***** Provided data *****

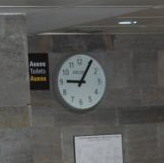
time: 9:05
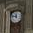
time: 11:46
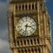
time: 3:32
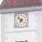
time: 6:52
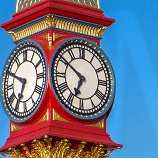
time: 6:50
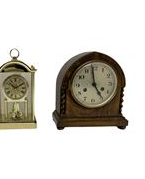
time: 4:58
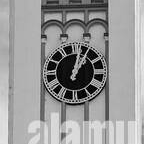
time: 1:02
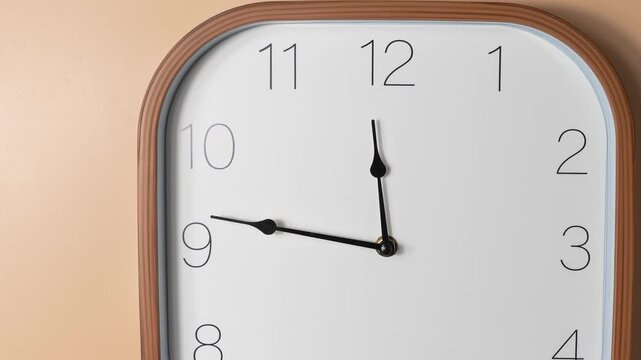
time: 11:46
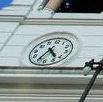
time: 4:35
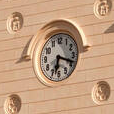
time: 6:18
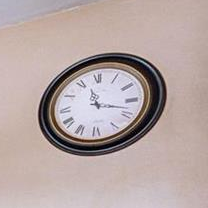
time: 11:17
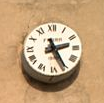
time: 2:25
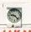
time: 9:22
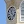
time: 11:22
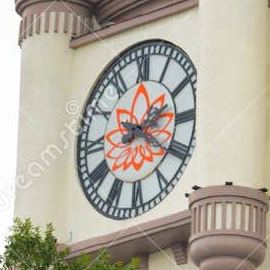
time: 2:20
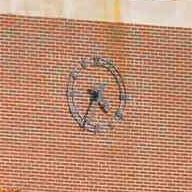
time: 4:34
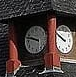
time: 9:47
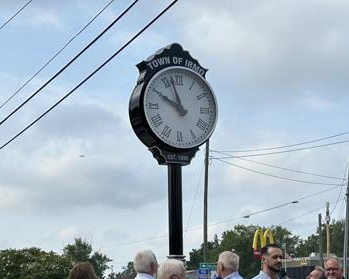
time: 9:57
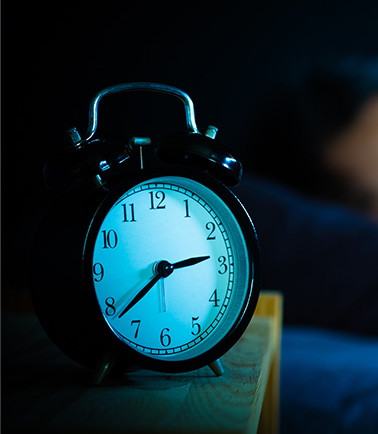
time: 2:38
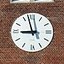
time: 8:57
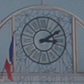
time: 3:10
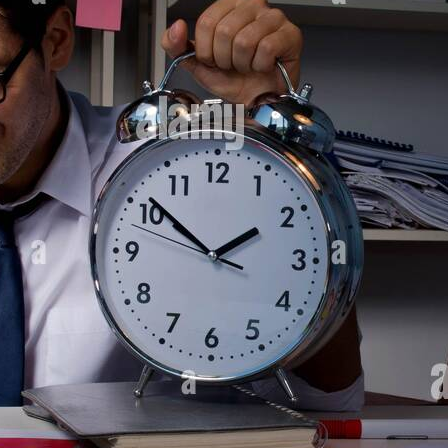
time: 1:51
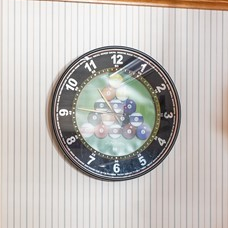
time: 10:45
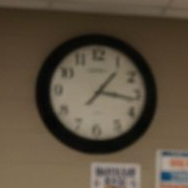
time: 1:16
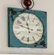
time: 11:47
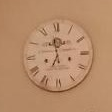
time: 6:58
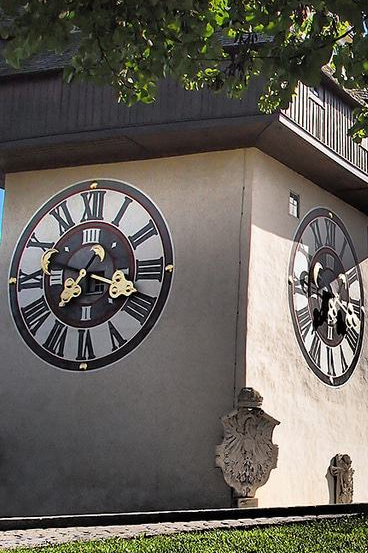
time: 7:17
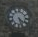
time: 4:26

*****

What needs to be done - Reproduce every line of the material above without changing anything, but leave out the pictures.

The solution -
time: 9:05
time: 11:46
time: 3:32
time: 6:52
time: 6:50
time: 4:58
time: 1:02
time: 11:46
time: 4:35
time: 6:18
time: 11:17
time: 2:25
time: 9:22
time: 11:22
time: 2:20
time: 4:34
time: 9:47
time: 9:57
time: 2:38
time: 8:57
time: 3:10
time: 1:51
time: 10:45
time: 1:16
time: 11:47
time: 6:58
time: 7:17
time: 4:26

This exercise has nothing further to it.